Der 62-jährige Kulmbacher, der Mitte Juni im Stadtteil Weiher von einem SEK-Kommando der Polizei festgenommen worden ist, sitzt nach wie vor in Untersuchungshaft. Gegen den Kulmbacher wird nach wie vor wegen eines oder mehrerer Verstöße gegen das Waffengesetz und wegen Bedrohung ermittelt. Das hat Polizeisprecher Jürgen Stadter im Gespräch mit Radio Plassenburg heute deutlich gemacht.
Wegen der laufenden Untersuchungen gibt es nicht viel mehr Auskunft seitens der Polizei.

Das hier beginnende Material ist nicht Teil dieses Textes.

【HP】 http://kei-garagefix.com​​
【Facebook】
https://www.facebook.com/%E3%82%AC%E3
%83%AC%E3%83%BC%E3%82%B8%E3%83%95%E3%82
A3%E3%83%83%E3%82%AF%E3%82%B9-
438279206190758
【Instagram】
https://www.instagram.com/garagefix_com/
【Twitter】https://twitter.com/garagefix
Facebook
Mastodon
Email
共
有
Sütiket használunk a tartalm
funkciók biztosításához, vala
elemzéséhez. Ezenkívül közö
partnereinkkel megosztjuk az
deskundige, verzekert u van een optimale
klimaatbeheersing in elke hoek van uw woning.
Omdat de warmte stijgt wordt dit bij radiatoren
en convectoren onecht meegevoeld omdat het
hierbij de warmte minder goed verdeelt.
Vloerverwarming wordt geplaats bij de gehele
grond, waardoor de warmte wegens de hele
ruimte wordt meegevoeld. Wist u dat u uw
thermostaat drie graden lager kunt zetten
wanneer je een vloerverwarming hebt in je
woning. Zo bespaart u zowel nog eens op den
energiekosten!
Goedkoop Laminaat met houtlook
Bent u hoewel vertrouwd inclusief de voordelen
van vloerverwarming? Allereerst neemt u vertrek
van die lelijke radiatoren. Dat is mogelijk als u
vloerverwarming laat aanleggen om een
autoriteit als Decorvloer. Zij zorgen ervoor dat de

Aktuell werden die Gegenstände, die man im Haus des Mannes in Kulmbach-Weiher und auf weiteren Grundstücken im Kulmbacher Land gefunden hat, auf ihre Gefährlichkeit hin untersucht. Um welche Gegenstände konkret es sich handelt, wollte der Polizeisprecher nicht sage, auch nicht, ob auch mehr Munition dabei war, als die, die man bereits in dem Haus in Kulmbach Weiher sichergestellt hatte.

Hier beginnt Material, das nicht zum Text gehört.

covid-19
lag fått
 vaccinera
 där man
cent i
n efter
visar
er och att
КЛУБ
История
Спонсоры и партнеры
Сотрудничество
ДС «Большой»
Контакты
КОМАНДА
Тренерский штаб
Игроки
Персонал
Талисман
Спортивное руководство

Erst wenn die Gegenstände von Sachverständigen untersucht und eingestuft seien, könne man einschätzen, inwieweit sie strafrechtlich relevant sind.
Der 62-Jährige hatte Mitte Juni seinen eigenen Sohn bedroht. Der konnte aus dem Haus flüchten und hat die Polizei verständigt. Im Zuge eines SEK-Einsatzes hatte sich Kulmbacher dann widerstandslos festnehmen lassen.